* Work item: Every line below that contains the word "place" must be copied.

* Records contained in a dataset:
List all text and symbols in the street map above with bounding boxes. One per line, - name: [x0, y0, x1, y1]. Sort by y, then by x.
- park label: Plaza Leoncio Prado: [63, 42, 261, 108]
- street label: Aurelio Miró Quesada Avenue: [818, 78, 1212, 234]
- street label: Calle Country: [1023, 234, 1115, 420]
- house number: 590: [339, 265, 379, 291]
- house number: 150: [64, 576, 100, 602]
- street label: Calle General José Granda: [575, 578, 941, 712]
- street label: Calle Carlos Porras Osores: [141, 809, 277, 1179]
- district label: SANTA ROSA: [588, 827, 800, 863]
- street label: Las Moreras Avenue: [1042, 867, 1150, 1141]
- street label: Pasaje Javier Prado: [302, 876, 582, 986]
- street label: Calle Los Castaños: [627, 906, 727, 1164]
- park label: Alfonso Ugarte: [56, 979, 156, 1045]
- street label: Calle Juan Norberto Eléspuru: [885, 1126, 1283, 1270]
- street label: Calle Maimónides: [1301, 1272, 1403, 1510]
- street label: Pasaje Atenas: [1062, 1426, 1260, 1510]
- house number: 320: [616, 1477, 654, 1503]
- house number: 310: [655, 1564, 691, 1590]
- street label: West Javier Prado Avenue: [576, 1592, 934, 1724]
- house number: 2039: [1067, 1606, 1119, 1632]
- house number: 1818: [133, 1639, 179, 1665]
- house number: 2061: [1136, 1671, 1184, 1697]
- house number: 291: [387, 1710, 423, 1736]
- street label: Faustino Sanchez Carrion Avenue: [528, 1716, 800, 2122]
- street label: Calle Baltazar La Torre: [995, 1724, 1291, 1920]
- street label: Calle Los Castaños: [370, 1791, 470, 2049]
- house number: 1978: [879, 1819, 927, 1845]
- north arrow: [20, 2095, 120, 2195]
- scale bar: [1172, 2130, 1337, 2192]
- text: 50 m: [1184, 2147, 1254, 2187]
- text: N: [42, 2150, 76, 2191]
---
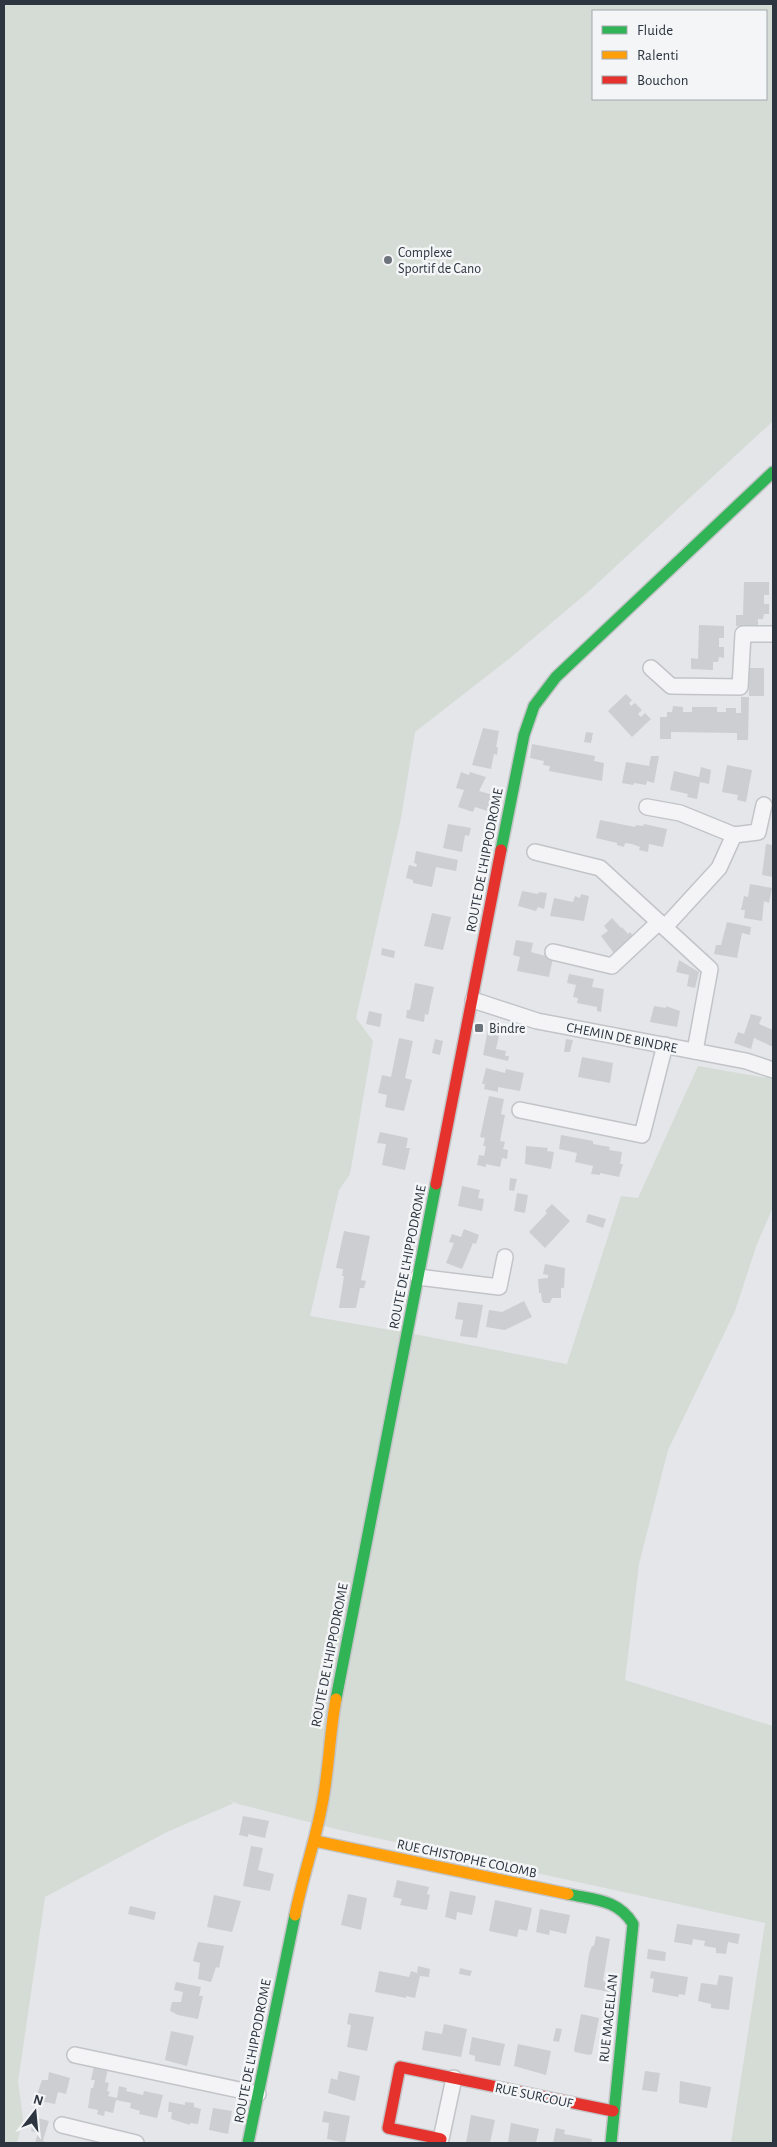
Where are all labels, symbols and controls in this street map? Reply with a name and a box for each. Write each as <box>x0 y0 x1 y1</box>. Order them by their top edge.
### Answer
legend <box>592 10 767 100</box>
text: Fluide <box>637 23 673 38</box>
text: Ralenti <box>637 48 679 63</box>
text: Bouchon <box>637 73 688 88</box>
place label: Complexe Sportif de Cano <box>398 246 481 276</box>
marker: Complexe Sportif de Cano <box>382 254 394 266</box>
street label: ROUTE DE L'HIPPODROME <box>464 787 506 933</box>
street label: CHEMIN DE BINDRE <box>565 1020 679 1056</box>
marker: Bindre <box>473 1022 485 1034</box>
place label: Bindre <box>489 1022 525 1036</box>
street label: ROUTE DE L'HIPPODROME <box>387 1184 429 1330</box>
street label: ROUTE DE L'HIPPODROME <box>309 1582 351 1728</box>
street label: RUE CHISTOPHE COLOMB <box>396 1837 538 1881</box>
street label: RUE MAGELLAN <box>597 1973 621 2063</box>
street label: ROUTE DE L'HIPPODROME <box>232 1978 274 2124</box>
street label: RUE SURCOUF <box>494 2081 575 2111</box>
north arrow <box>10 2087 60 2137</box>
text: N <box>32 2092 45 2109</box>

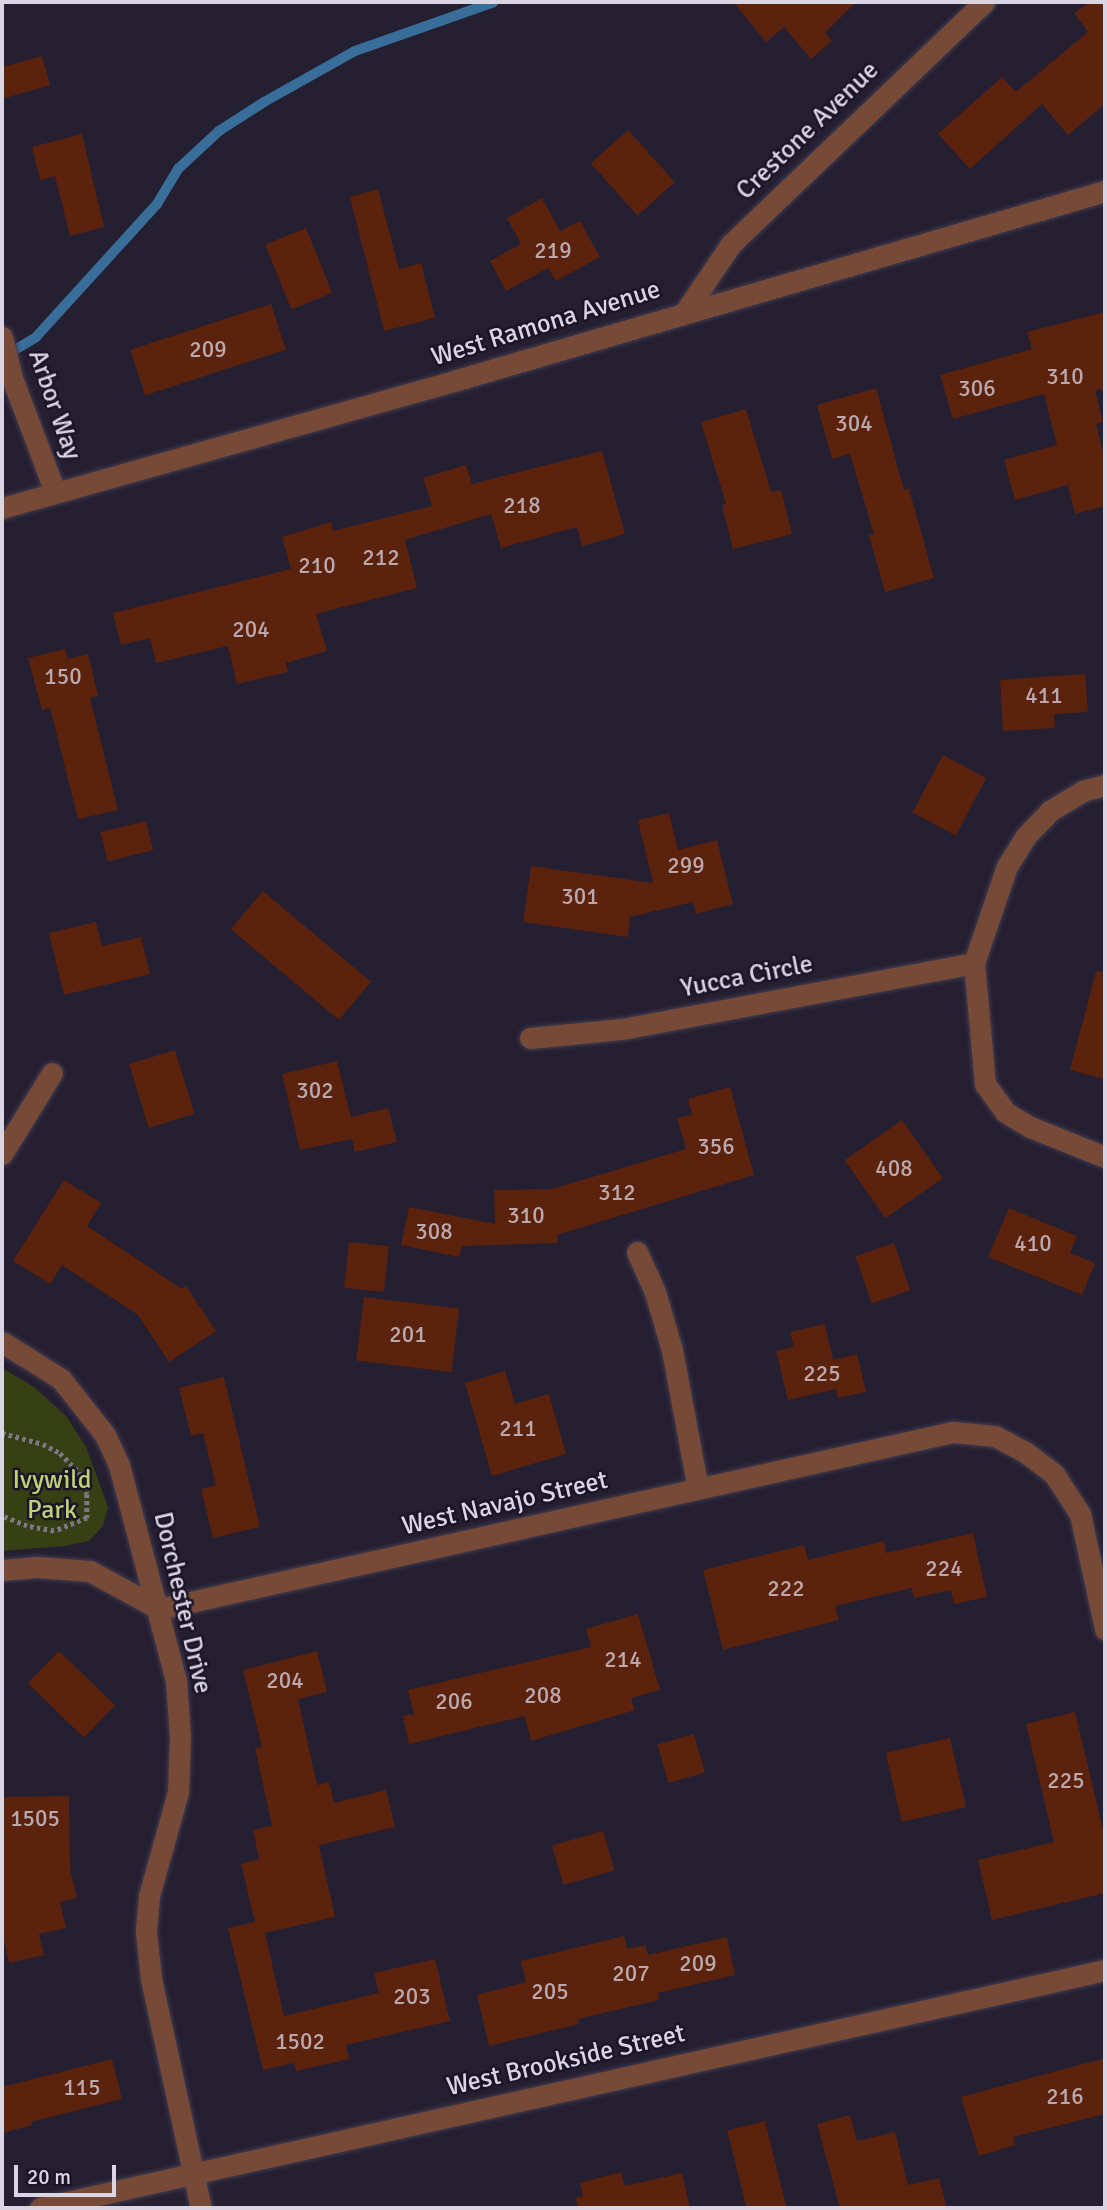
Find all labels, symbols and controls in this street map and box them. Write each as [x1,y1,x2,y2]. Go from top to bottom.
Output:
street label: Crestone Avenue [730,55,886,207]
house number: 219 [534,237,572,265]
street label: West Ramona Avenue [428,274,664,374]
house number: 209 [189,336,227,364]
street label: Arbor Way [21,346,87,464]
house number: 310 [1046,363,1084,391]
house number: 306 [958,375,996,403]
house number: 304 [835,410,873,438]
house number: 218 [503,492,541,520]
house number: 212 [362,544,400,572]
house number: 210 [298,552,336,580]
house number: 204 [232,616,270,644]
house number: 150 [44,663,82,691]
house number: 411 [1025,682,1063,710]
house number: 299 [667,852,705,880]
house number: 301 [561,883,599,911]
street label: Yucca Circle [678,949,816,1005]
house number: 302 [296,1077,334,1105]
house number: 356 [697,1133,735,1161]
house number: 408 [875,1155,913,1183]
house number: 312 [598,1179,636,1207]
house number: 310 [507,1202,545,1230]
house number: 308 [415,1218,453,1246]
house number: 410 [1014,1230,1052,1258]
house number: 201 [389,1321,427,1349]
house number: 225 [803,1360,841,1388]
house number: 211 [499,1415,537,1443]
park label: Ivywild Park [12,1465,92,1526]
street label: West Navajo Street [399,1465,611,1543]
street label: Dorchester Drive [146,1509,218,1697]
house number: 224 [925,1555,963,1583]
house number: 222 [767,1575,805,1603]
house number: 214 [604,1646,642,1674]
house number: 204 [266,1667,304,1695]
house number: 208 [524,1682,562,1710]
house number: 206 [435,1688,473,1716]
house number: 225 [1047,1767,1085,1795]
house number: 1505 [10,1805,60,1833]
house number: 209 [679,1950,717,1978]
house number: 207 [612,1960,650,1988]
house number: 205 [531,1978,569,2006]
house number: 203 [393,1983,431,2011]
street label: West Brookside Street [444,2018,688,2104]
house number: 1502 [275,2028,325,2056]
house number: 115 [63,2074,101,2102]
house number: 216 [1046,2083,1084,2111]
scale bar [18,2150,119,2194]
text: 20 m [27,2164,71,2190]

* Solution for this exercise:
place label: Complexe Sportif de Cano <box>398 246 481 276</box>
place label: Bindre <box>489 1022 525 1036</box>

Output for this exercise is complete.